Jak pogoda zmieniała się w ciągu dnia
Tuż po godzinie 12 IMGW informował, że "strefa opadów śniegu znajduje się obecnie nad prawie całą wschodnią połową kraju i przesuwa się na północ". Zaznaczył, że "godzinowe sumy opadu nie przekraczają 2 mm, ale to wystarczy, by w wielu miejscach zrobiło się biało, a na drogach było niebezpiecznie".
Około godziny 15 synoptycy zauważyli, że "na południowym wschodzie Polski, gdzie ostatniej doby spadło najwięcej śniegu, miejscami nadal pada", jednak "natężenie opadów powinno w ciągu najbliższych godzin słabnąć". Potwierdzili, że strefa opadów "odsuwa się powoli na północ".
Z kolei przed godziną 21 opady śniegu wciąż występowały w północno-wschodnich regionach. "Pamiętajcie, we wszystkich rejonach które były lub są objęte opadami śniegu należy zachować szczególną ostrożność na drogach" - zaapelowano.
Podkarpacie: interwencje strażaków, przerwy w dostawach prądu
Na Podkarpaciu ponad 60 razy strażacy wyjeżdżali w niedzielę do usuwania skutków intensywnych opadów śniegu - poinformował rzecznik podkarpackiej straży pożarnej brygadier Marcin Betleja. Jak zaznaczył, działania polegały głównie na usuwaniu połamanych konarów i drzew, które runęły na jezdnie i chodniki pod naporem śniegu. - Na szczęście w tych zdarzeniach nikt nie został ranny - zauważył.

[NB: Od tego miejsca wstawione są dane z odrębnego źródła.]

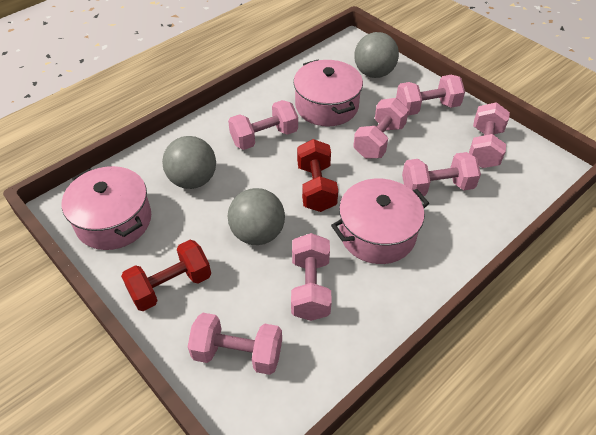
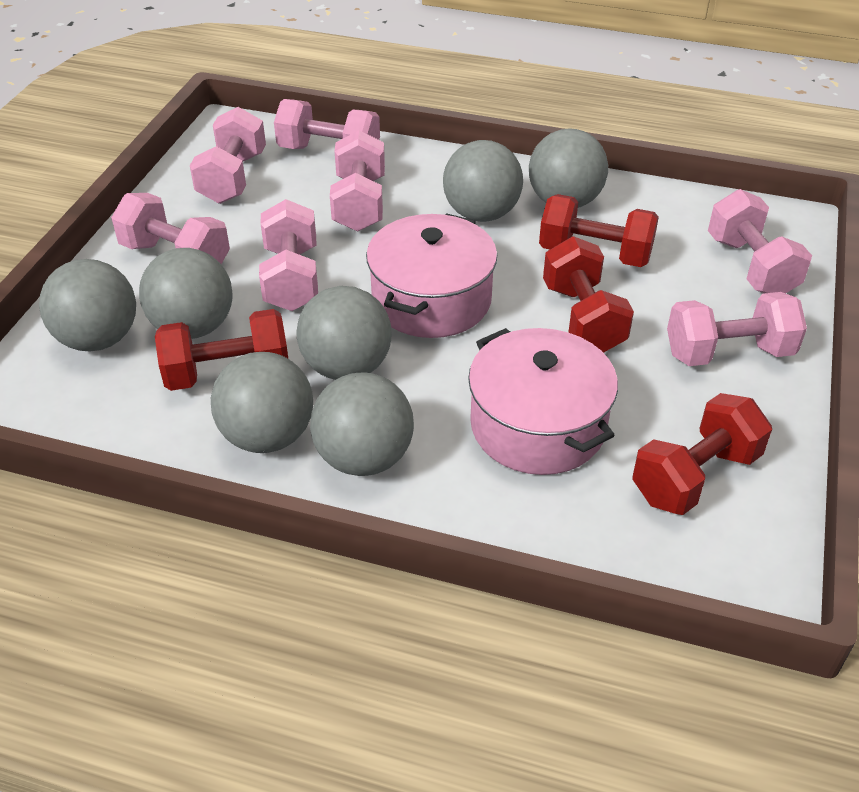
grey ball: [162,136,216,189] [228,188,285,245] [354,32,399,78] = 3 -> [39,259,136,351] [139,248,233,339] [211,352,313,453] [296,286,391,380] [310,372,414,476] [443,140,523,222] [529,128,608,208] = 7
pink pot: [62,166,151,250] [293,60,363,127] [331,179,429,264] = 3 -> [366,213,497,338] [468,328,618,475] = 2
red dumbbell: [121,240,211,311] [297,139,338,212] = 2 -> [155,309,288,391] [539,194,659,267] [543,236,634,353] [632,393,772,515] = 4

Betleja poinformował, że "w trzech przypadkach strażacy udostępnili aparaty prądotwórcze potrzebne do zasilenia urządzeń medycznych niezbędnych do potrzymania życia chorych w domach". - Do takich zdarzeń doszło w powiatach: krośnieńskim, sanockim i kolbuszowskim - podał.
W Rudołowicach koło Jarosławia strażacy pomagali zabezpieczyć na domu mieszkalnym fragment dachu, który zawalił się najprawdopodobniej w konsekwencji naporu śniegu. - Apelujemy, aby sprawdzić grubość pokrywy śnieżnej na budynkach wielkopowierzchniowych: hipermarketach, magazynach, halach. Konstrukcje mogą nie być przygotowane na takie duże, dodatkowe obciążenie i może dojść do katastrofy budowlanej - podkreślił rzecznik.

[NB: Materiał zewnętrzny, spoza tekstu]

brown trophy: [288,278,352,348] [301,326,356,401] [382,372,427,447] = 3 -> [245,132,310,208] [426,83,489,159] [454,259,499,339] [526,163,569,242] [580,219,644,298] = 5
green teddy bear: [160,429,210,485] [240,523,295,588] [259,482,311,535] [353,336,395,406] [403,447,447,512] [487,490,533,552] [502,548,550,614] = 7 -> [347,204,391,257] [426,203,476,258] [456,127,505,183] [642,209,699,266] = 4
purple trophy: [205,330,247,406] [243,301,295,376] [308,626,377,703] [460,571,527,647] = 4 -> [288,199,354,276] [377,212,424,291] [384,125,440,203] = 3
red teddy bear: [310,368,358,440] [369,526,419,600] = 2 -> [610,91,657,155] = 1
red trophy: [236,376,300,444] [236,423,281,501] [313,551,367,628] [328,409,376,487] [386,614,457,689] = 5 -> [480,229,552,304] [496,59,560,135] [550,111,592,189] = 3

Podkarpackie przedsiębiorstwa energetyczne podały około godziny 15 w niedzielę, że sześć tysięcy odbiorców w regionie pozbawionych jest dostaw energii elektrycznej. Jak poinformował Łukasz Boczar z rzeszowskiego oddziału PGE Dystrybucja, "uszkodzonych jest 18 linii średniego napięcia oraz blisko 190 stacji transformatorowych". - Awarie wystąpiły równomiernie na terenie całego regionu - zauważył. Jak dodał, linie energetyczne zostały zerwane przez "połamane pod naporem śniegu konary i gałęzie". Niebezpiecznie jest także na drogach. Policja zaapelowała o ostrożność - przekazała przed południem Anna Klee-Bylica z zespołu prasowego podkarpackiej policji. Jak zaznaczyła, "obfite opady śniegu, zamiecie i śliska nawierzchnia utrudniają jazdę kierowcom".
W konsekwencji intensywnych opadów śniegu samochody ciężarowe w Niebylcu koło Strzyżowa (Podkarpackie) nie mogły wjechać na wzniesienie. Zablokowany został jeden pas drogi krajowej nr 19 w kierunku przejścia granicznego ze Słowacją w Barwinku.

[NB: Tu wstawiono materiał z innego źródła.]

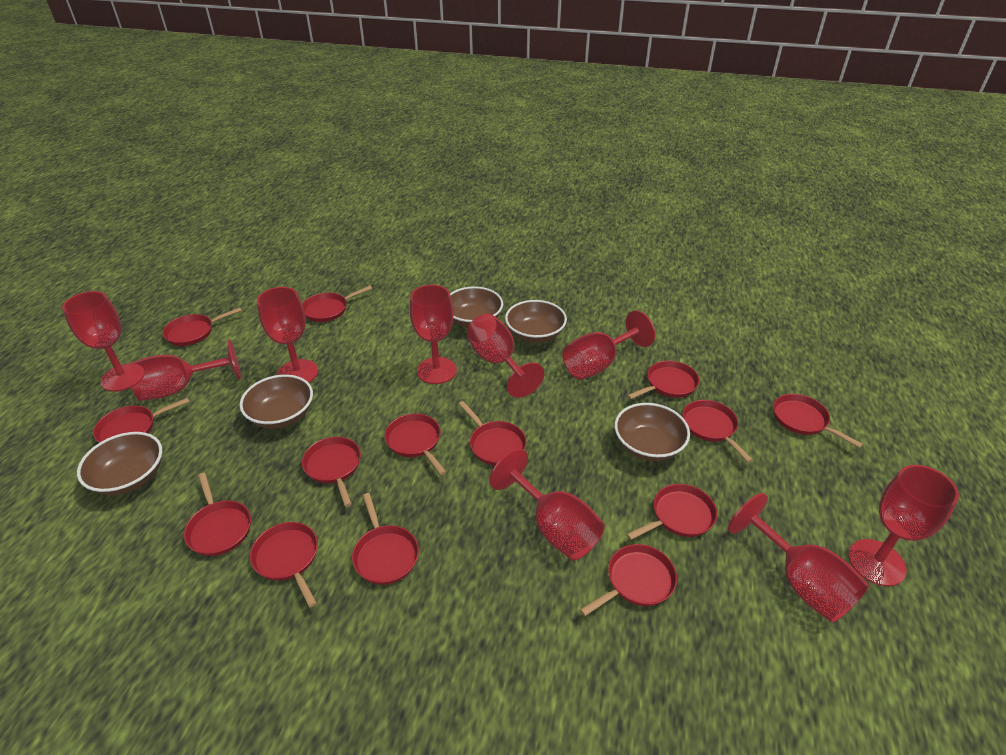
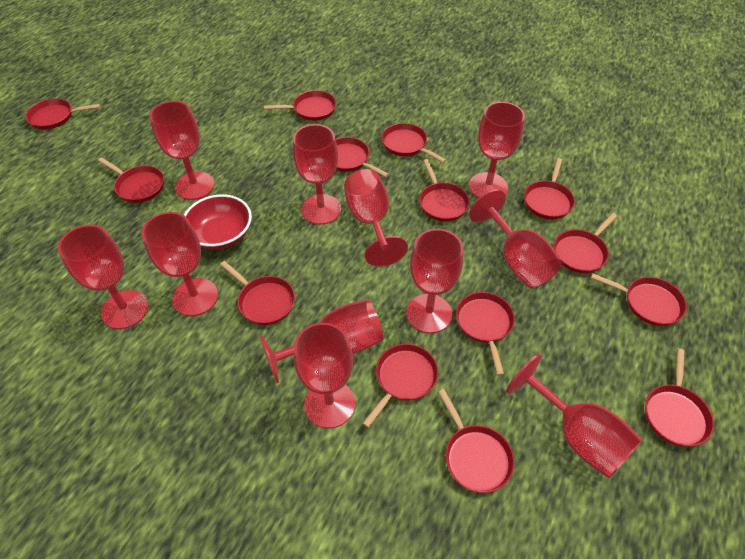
brown bowl: [77,432,162,495] [240,375,313,429] [450,286,503,327] [505,300,567,343] [615,403,690,461] = 5 -> none = 0
red bowl: none = 0 -> [184,194,252,250] = 1
red goblet: [62,291,131,392] [127,340,241,401] [257,287,318,382] [410,285,457,384] [467,314,544,398] [490,449,605,561] [563,310,655,380] [728,493,869,623] [848,465,959,586] = 9 -> [58,225,149,329] [142,212,218,316] [150,101,214,200] [260,300,383,383] [293,124,341,225] [294,323,355,428] [344,169,408,267] [406,229,463,333] [469,102,525,198] [469,189,562,288] [506,354,642,478] = 11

Klee-Bylica zwróciła uwagę, że "śliskie jezdnie pokryte sporą warstwą śniegu powodują, że koła pojazdów często tracą przyczepność", droga hamowania "istotnie się wydłuża, łatwo o poślizg i utratę panowania nad samochodem". Dodała, że "wyprzedzanie, wymijanie czy wchodzenie w zakręt, w takich warunkach może być bardzo niebezpieczne". Kierowcy - powiedziała Klee-Bylica - "powinni pamiętać o tym, aby poruszać się po jezdni z włączonymi światłami i przestrzegać ograniczeń prędkości". - Nie zapominajmy o odśnieżeniu samochodu. Pamiętajmy, że wolniej znaczy bezpieczniej - przypomniała.